(WHAT THE EXERCISE ASKS)
Please transcribe the entries from the line containing "ANCHE I DIRITTI" through the line containing "Kinh hoàng cụ", both of those lines included. Leave the pictures out of your answer.

(Beginning of RECORDS FOR THE EXERCISE)

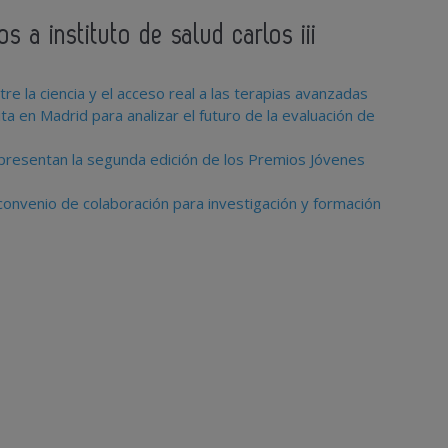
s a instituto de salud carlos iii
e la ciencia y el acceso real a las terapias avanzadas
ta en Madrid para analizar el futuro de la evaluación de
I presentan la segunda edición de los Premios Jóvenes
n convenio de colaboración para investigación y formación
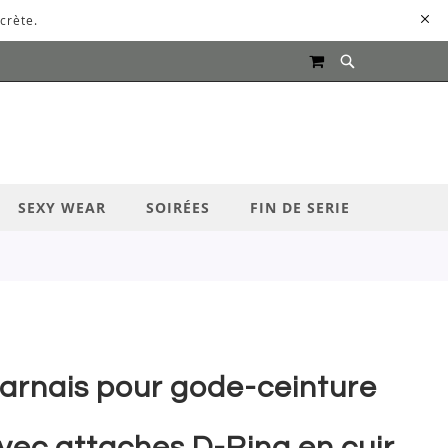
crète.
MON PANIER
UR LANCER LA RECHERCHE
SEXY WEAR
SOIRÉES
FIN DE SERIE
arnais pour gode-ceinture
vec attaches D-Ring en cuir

(End of RECORDS FOR THE EXERCISE)
(Beginning of RECORDS FOR THE EXERCISE)

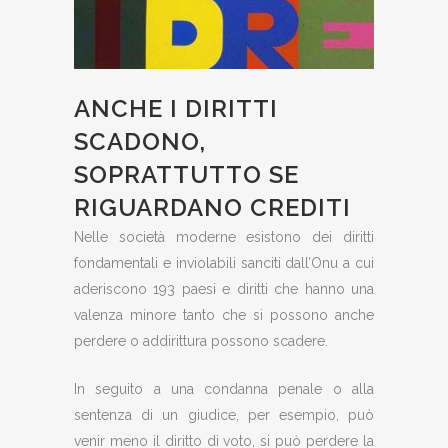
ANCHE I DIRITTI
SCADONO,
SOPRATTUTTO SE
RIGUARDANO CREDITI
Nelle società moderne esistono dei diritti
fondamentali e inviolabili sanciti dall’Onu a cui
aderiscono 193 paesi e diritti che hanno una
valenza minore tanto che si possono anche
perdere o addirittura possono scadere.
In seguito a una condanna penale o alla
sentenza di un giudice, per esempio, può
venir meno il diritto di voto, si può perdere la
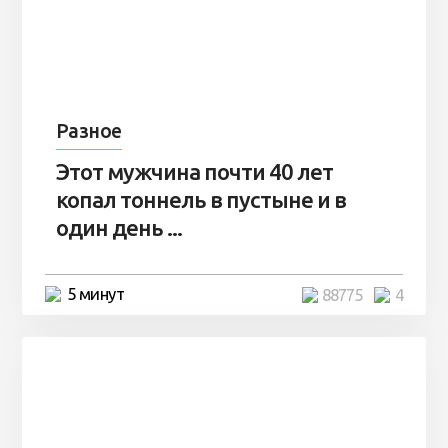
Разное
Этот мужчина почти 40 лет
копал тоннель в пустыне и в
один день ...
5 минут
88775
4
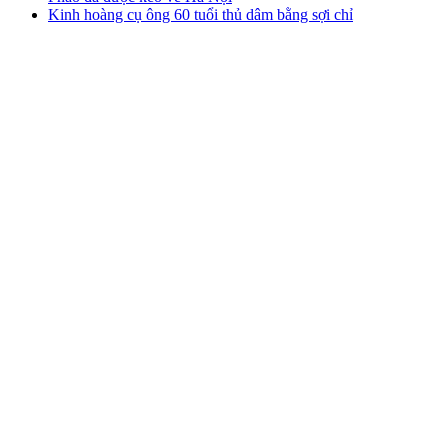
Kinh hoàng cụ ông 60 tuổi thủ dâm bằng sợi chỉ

(End of RECORDS FOR THE EXERCISE)
(Beginning of RECORDS FOR THE EXERCISE)

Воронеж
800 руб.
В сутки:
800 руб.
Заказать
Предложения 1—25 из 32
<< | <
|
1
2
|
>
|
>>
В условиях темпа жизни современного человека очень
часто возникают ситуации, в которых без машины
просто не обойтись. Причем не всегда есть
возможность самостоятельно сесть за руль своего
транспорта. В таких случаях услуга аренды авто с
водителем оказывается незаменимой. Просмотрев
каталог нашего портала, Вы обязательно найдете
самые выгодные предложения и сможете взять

(End of RECORDS FOR THE EXERCISE)

(RESPONSE TO THIS EXERCISE)
ANCHE I DIRITTI
SCADONO,
SOPRATTUTTO SE
RIGUARDANO CREDITI
Nelle società moderne esistono dei diritti
fondamentali e inviolabili sanciti dall’Onu a cui
aderiscono 193 paesi e diritti che hanno una
valenza minore tanto che si possono anche
perdere o addirittura possono scadere.
In seguito a una condanna penale o alla
sentenza di un giudice, per esempio, può
venir meno il diritto di voto, si può perdere la
Разное
Этот мужчина почти 40 лет
копал тоннель в пустыне и в
один день ...
5 минут
88775
4
Kinh hoàng cụ ông 60 tuổi thủ dâm bằng sợi chỉ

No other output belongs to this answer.